*WORK TO COMPLETE:*
Please check each statement below against the article on the African Emerald Cuckoo: (a) Female cuckoos lay their eggs only in unattended nests. (b) Brood parasitism is a reproductive strategy shared with 1 percent of all bird species. (c) The male's green feathers display dramatic color change. Answer yes or no to each, quoting the words from the article that decide it.

*DOCUMENT SEGMENT:*
The male African Emerald Cuckoo may be the most brilliantly iridescent, shimmering green bird in the world.
By Rex Graham
The much less flamboyant female cuckoos are brood parasites of other birds, a reproductive strategy shared with 1 percent of all bird species, but these females are among the most aggressive of them all.
The females are camouflaged with brown and barred green and white feathers. Hiding in the dense canopy, they carry hard eggs for a day before laying them in unattended nests of bulbuls, warblers, sunbirds, weavers, bee-eaters, shrikes and other songbirds. However, even the occupied nests are fair game.
They will not only chase a bulbul, weaver or other host bird off its nest, but also eject the hosts’ eggs, leaving only her eggs behind. If the host lays more eggs, the cuckoo chick will try to push the foster mother’s eggs or chicks out of the nest.
Male African Emerald Cuckoo Color Patterns
A microscopic-structure and light-scattering study of their green feathers revealed a herringbone zig-zag, milli-scale structure in the barbules. By slightly shifting their position on a branch in relation to the sun, males can direct eye-catching patterns of high and low reflectance.
“Rather than displaying dramatic colour change, C. cupreus shimmers idiosyncratically when incident light and view directions vary,” wrote three Cornell University biologists in the journal Interface.
The scientists said the phenomenal shimmering green patterns seen even in the lab also may be manipulated by males during courtship displays.
I believe that the more that people spend watching, studying, enjoying and photographing African Emerald Cuckoos, the better for the species, all birds, all wildlife and all humans.

Saved data entries:
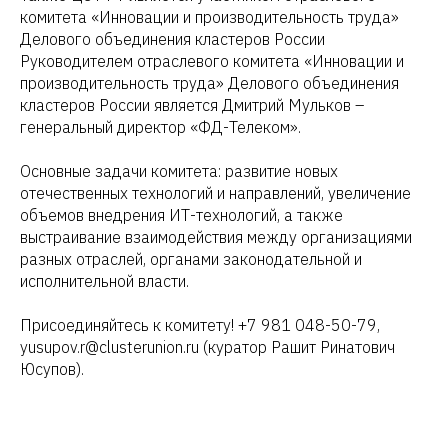
комитета «Инновации и производительность труда»
Делового объединения кластеров России
Руководителем отраслевого комитета «Инновации и
производительность труда» Делового объединения
кластеров России является Дмитрий Мульков –
генеральный директор «ФД-Телеком».
Основные задачи комитета: развитие новых
отечественных технологий и направлений, увеличение
объемов внедрения ИТ-технологий, а также
выстраивание взаимодействия между организациями
разных отраслей, органами законодательной и
исполнительной власти.
Присоединяйтесь к комитету! +7 981 048-50-79,
yusupov.r@clusterunion.ru (куратор Рашит Ринатович
Юсупов).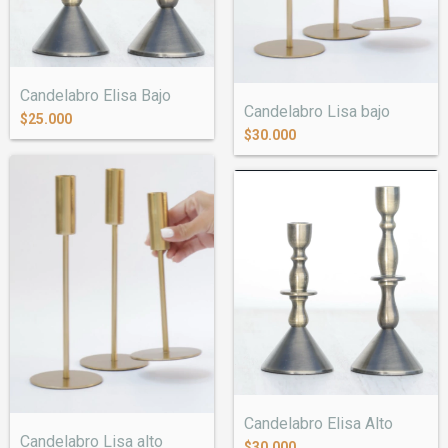
Candelabro Elisa Bajo
Candelabro Lisa bajo
$25.000
$30.000
Candelabro Elisa Alto
Candelabro Lisa alto
$30.000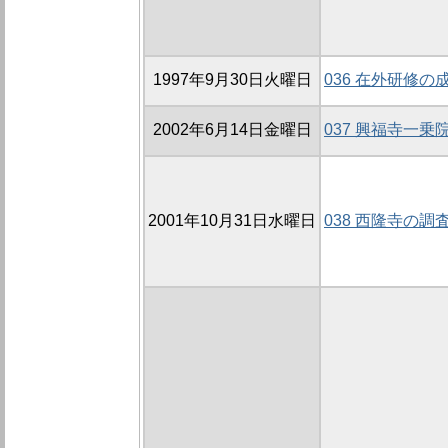
1997年9月30日火曜日
036 在外研修の
2002年6月14日金曜日
037 興福寺一乗
2001年10月31日水曜日
038 西隆寺の調査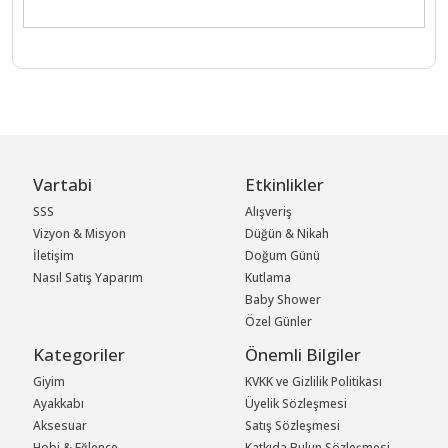
Vartabi
Etkinlikler
SSS
Alışveriş
Vizyon & Misyon
Düğün & Nikah
İletişim
Doğum Günü
Nasıl Satış Yaparım
Kutlama
Baby Shower
Özel Günler
Kategoriler
Önemli Bilgiler
Giyim
KVKK ve Gizlilik Politikası
Ayakkabı
Üyelik Sözleşmesi
Aksesuar
Satış Sözleşmesi
Hobi & Eğlence
Katkıda Bulun Sözleşmesi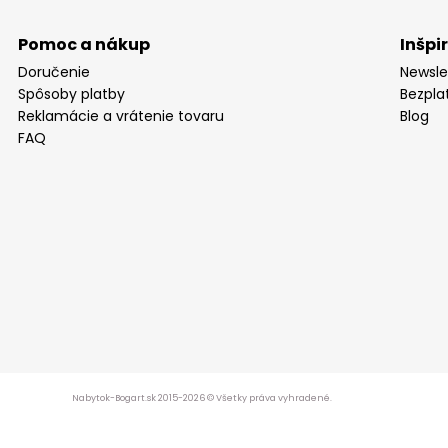
Pomoc a nákup
Inšpi
Doručenie
Newsle
Spôsoby platby
Bezpla
Reklamácie a vrátenie tovaru
Blog
FAQ
Nabytok-Bogart.sk 2015-2026 © Všetky práva vyhradené.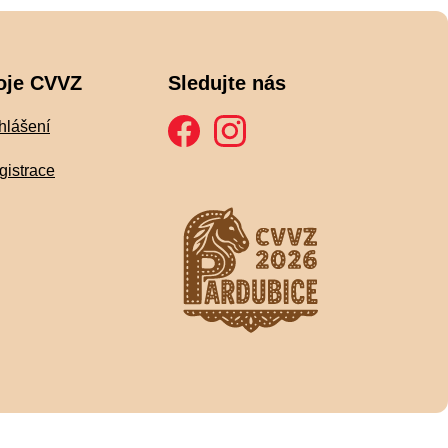
oje CVVZ
Sledujte nás
hlášení
gistrace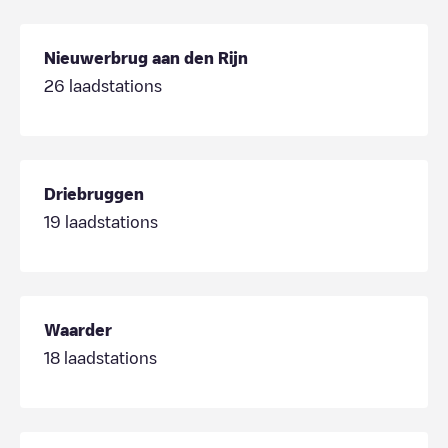
Nieuwerbrug aan den Rijn
26
laadstations
Driebruggen
19
laadstations
Waarder
18
laadstations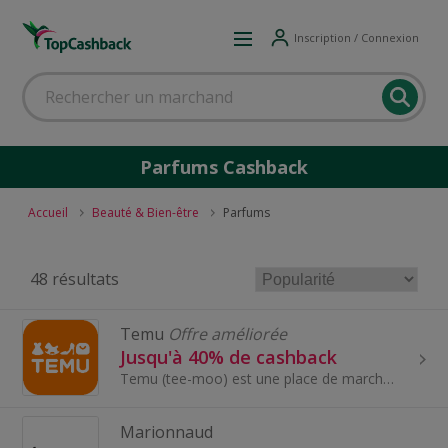
Inscription / Connexion
Parfums Cashback
Accueil
Beauté & Bien-être
Parfums
48 résultats
Temu
Offre améliorée
Jusqu'à 40% de cashback
Temu (tee-moo) est une place de marché en ligne qui s'engage à offrir les produits de qualité les plus abordables.
Marionnaud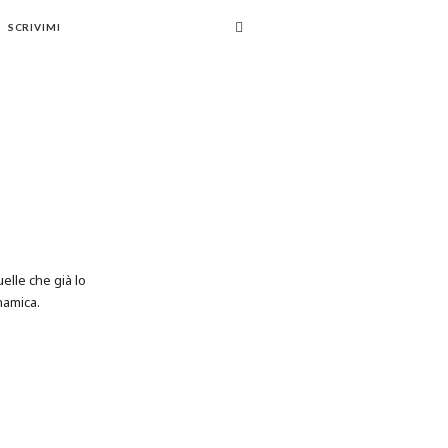
SCRIVIMI
elle che già lo
namica.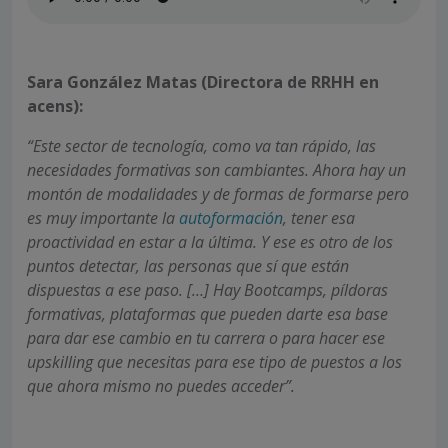
Sara González Matas (Directora de RRHH en
acens):
“Este sector de tecnología, como va tan rápido, las
necesidades formativas son cambiantes. Ahora hay un
montón de modalidades y de formas de formarse pero
es muy importante la
autoformación
, tener esa
proactividad en estar a la última. Y ese es otro de los
puntos detectar, las personas que sí que están
dispuestas a ese paso. […] Hay Bootcamps, píldoras
formativas, plataformas que pueden darte esa base
para dar ese cambio en tu carrera o para hacer ese
upskilling que necesitas para ese tipo de puestos a los
que ahora mismo no puedes acceder”.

*WRITTEN REPLY:*
(a) No: "However, even the occupied nests are fair game."
(b) Yes: "a reproductive strategy shared with 1 percent of all bird species"
(c) No: "Rather than displaying dramatic colour change, C. cupreus shimmers idiosyncratically when incident light and view directions vary"